Red Bull Campus Cricket is for those students who feel left out of ‘the system’
Tukkies and Maties, who meet in the local T20 finals at the University of Pretoria on Tuesday and Wednesday, are the first South African teams to take part as Red Bull Campus Cricket expands into a truly global competition.
The Pretoria and Stellenbosch campuses were chosen because they were the two finalists in the national universities week held in December.
India, Pakistan and Sri Lanka, who competed in the first Asian finals in 2012, were joined by Bangladesh, England and Australia’s champion university teams last year and, now, 2014 sees the entrance of South Africa and the West Indies.
This week’s best-of-three finals at the L.C. de Villiers Oval will decide who will represent South Africa in the World Finals in London in July.
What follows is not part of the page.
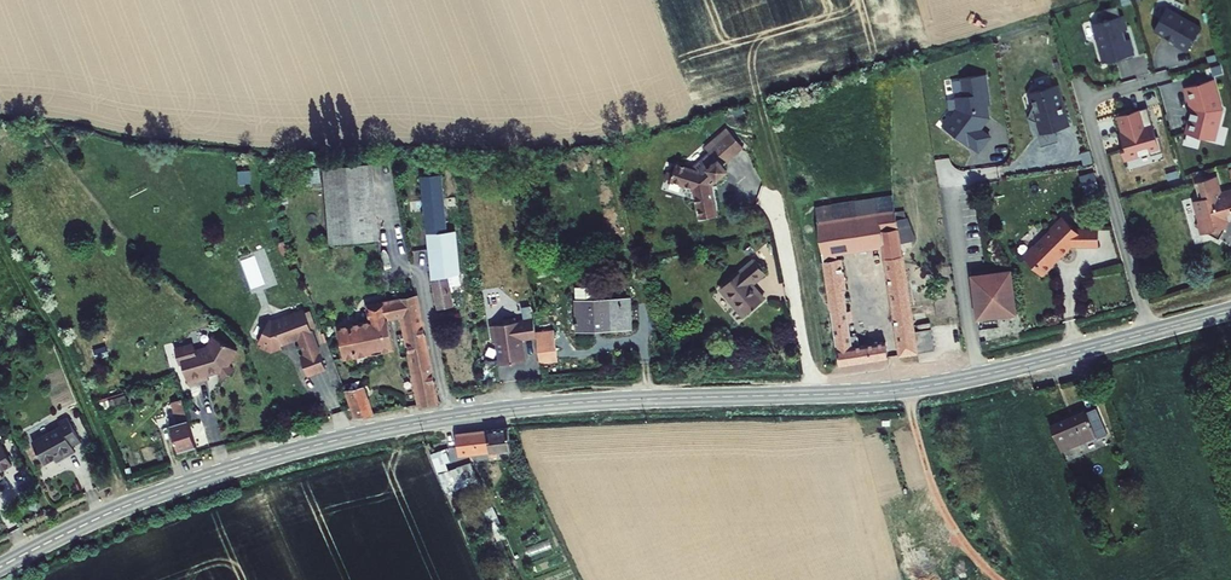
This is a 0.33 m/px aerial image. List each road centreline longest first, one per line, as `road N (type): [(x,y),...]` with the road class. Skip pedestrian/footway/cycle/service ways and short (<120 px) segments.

India’s DAV Chandigarh are the reigning champions, but will be dethroned as Rizvi Mumbai have already qualified from India this year.
Red Bull Campus Cricket is way more than just a tournament that brings together over 170 universities on four continents, trying to qualify for their national finals and then aiming to be the tertiary institute that represents their country in the World Finals; it is also an invaluable safety-net for talent that is going to waste.
“The tournament started in India with the first qualifiers in eight cities in October/November 2011 and we went after college students because the insight from India was that students tended to be ignored if they hadn’t made the age-group squads. They were considered to be non-starters by the state teams.
“But it was not necessarily because they didn’t have talent. A lot of students focus on their education at school. They could have been very good at cricket, but they didn’t get the opportunity to play, or they didn’t have a good school team, so they didn’t make it very far.
“These students haven’t had the platform earlier in their career and Red Bull Campus Cricket is about giving these people wings, giving them an opportunity to compete and show that they have the ability,” Red Bull ambassador and Indian star Gautam Gambhir says.
Many pundits have warned that there is a similar weakness in the South African cricket system – that boys who don’t make provincial age-group teams are forever lost to the system.
While there are players in both sides who are already in the franchise system, who knows what other talent is lurking in the ranks of the Tukkies and Maties squads?